• Exercise brief: Copy each line below that includes "approximately".

• Supplied information:

———

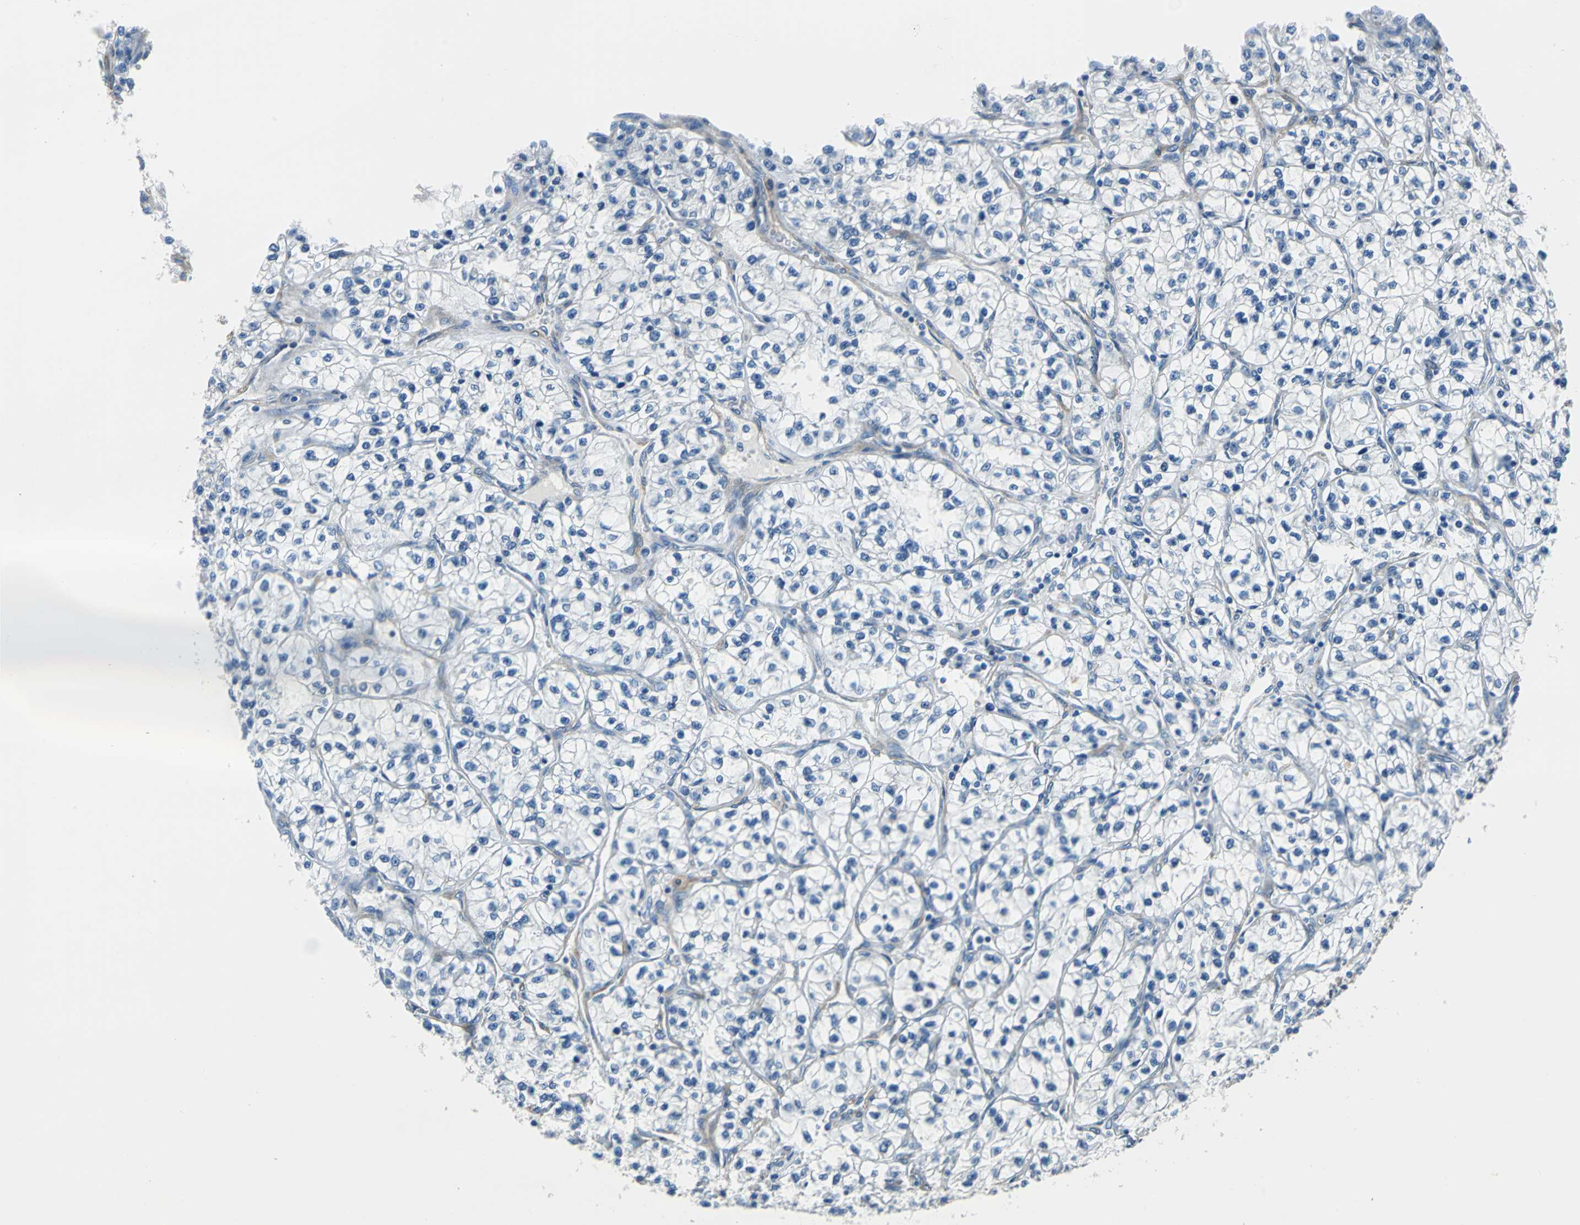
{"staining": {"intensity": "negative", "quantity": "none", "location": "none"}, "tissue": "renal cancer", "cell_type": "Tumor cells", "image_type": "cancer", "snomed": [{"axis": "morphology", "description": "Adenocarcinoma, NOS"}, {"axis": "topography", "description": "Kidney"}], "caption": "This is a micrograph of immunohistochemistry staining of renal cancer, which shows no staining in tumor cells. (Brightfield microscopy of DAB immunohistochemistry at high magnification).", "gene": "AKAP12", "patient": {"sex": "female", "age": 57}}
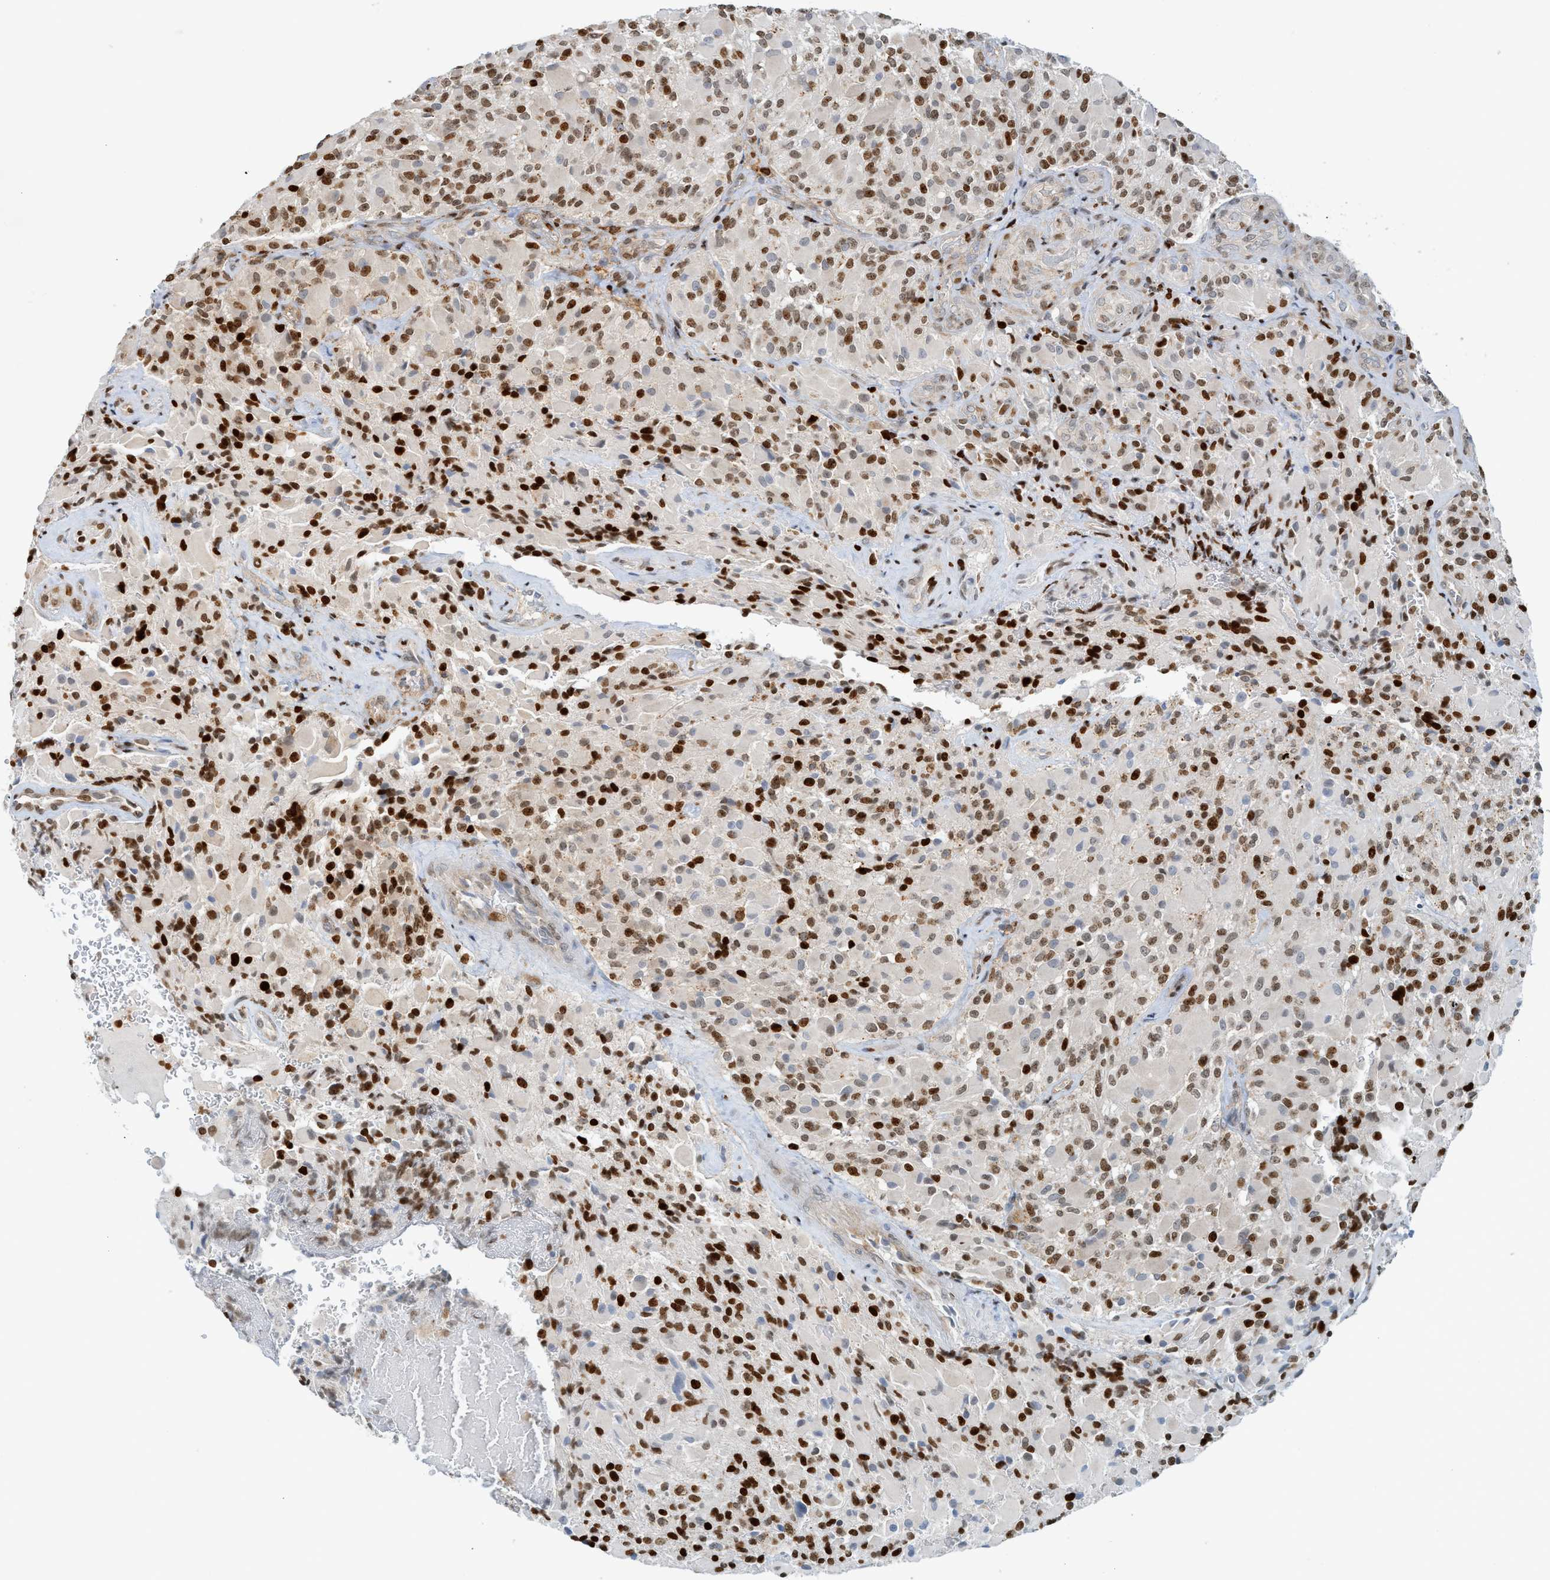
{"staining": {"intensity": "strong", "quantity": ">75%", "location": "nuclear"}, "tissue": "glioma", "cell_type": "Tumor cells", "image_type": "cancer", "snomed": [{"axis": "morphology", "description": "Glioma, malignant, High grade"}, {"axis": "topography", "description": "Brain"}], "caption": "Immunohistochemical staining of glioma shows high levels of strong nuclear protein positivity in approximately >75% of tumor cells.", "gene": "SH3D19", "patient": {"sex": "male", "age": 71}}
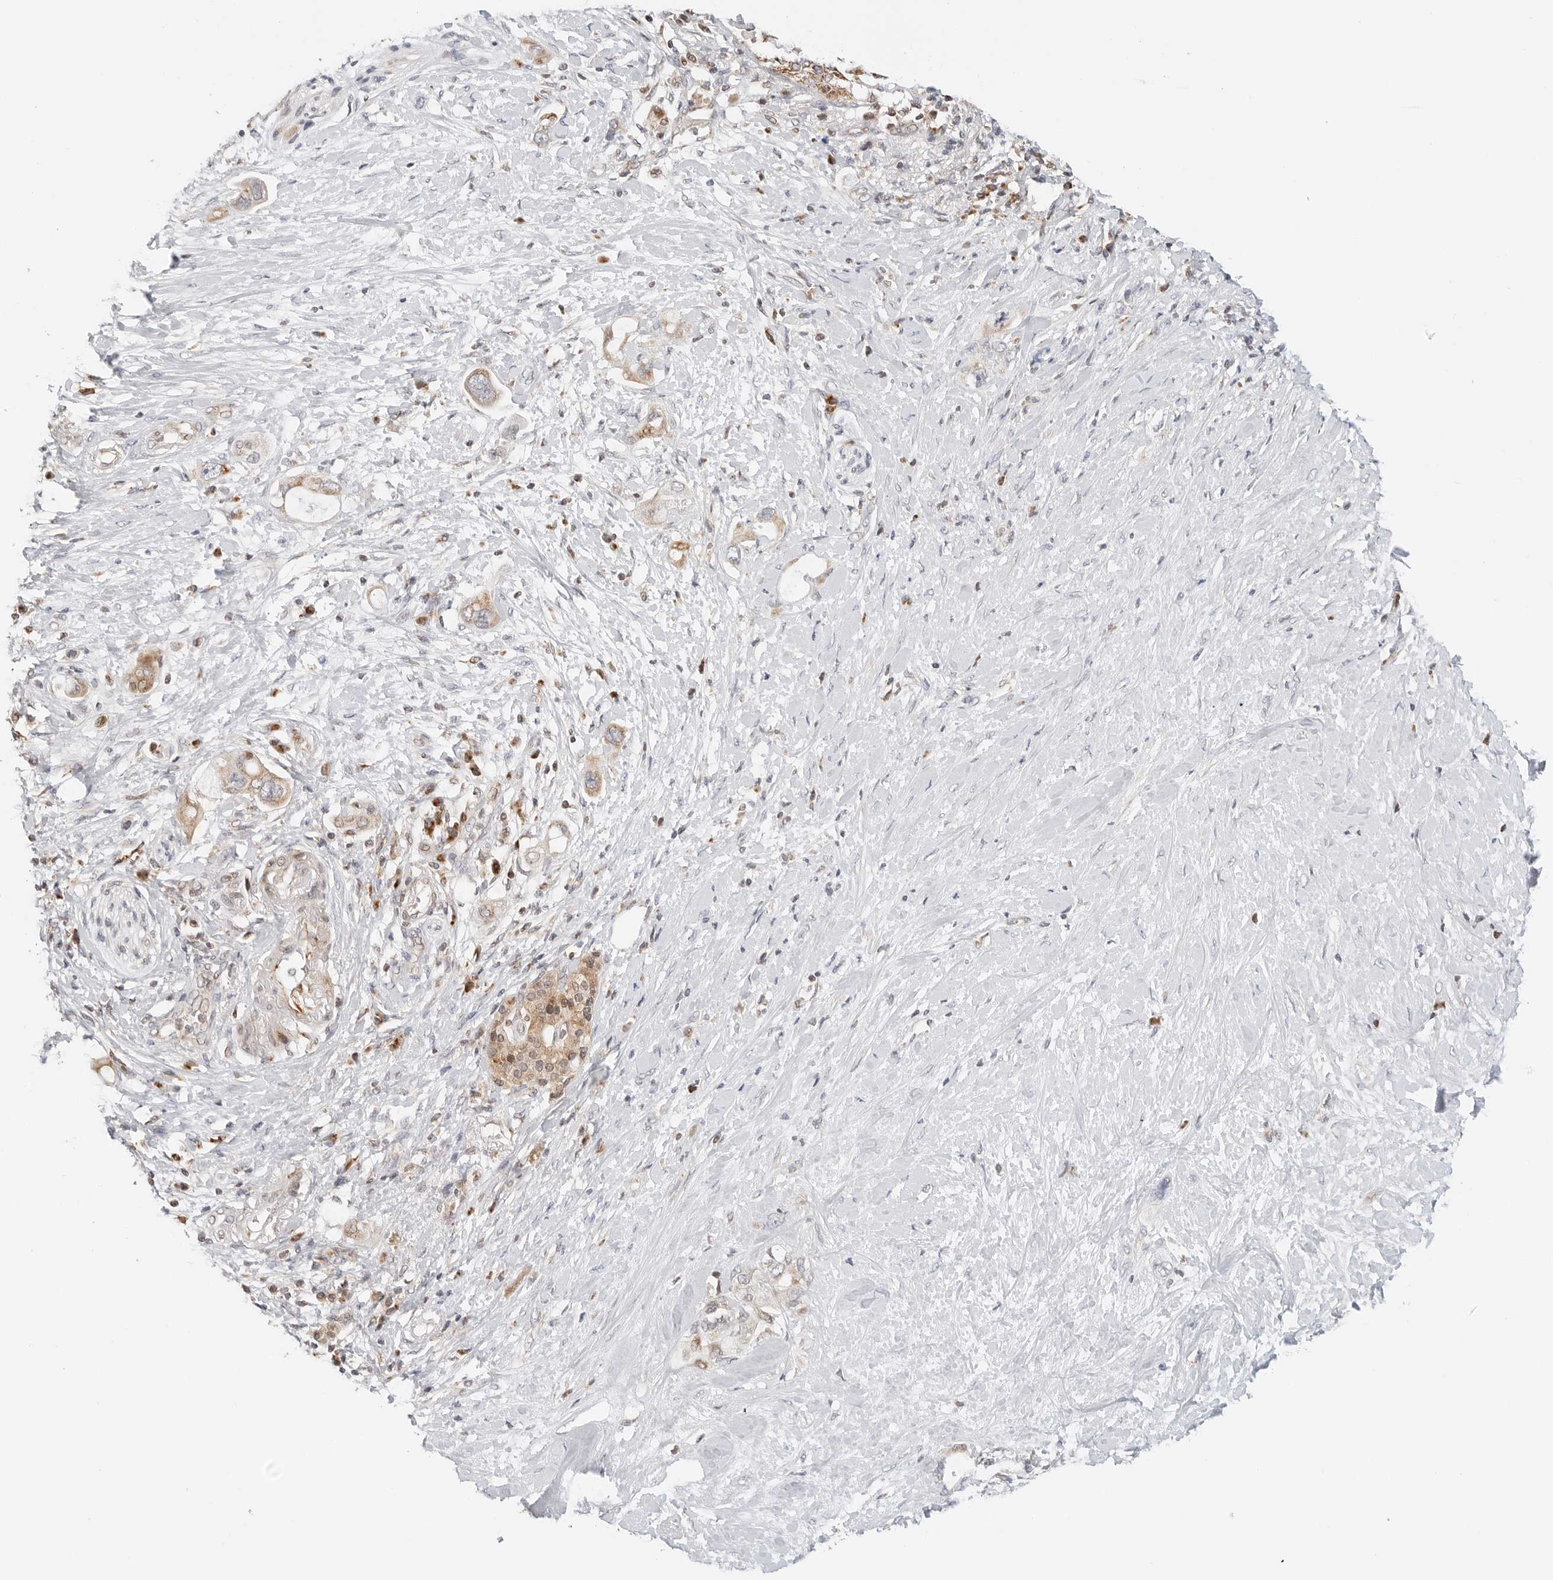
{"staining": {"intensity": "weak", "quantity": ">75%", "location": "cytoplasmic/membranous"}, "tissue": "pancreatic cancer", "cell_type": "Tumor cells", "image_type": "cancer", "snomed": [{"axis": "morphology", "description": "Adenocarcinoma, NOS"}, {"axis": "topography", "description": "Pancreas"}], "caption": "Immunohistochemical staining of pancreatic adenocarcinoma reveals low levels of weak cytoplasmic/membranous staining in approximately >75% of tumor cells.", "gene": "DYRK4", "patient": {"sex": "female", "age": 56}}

———

• Output for this task:
{"staining": {"intensity": "strong", "quantity": ">75%", "location": "nuclear"}, "tissue": "glioma", "cell_type": "Tumor cells", "image_type": "cancer", "snomed": [{"axis": "morphology", "description": "Glioma, malignant, High grade"}, {"axis": "topography", "description": "Brain"}], "caption": "Immunohistochemical staining of glioma shows high levels of strong nuclear protein positivity in approximately >75% of tumor cells.", "gene": "SH3D19", "patient": {"sex": "male", "age": 71}}
{"staining": {"intensity": "weak", "quantity": ">75%", "location": "cytoplasmic/membranous"}, "tissue": "pancreatic cancer", "cell_type": "Tumor cells", "image_type": "cancer", "snomed": [{"axis": "morphology", "description": "Adenocarcinoma, NOS"}, {"axis": "topography", "description": "Pancreas"}], "caption": "Immunohistochemical staining of pancreatic adenocarcinoma reveals low levels of weak cytoplasmic/membranous staining in approximately >75% of tumor cells.", "gene": "DYRK4", "patient": {"sex": "female", "age": 56}}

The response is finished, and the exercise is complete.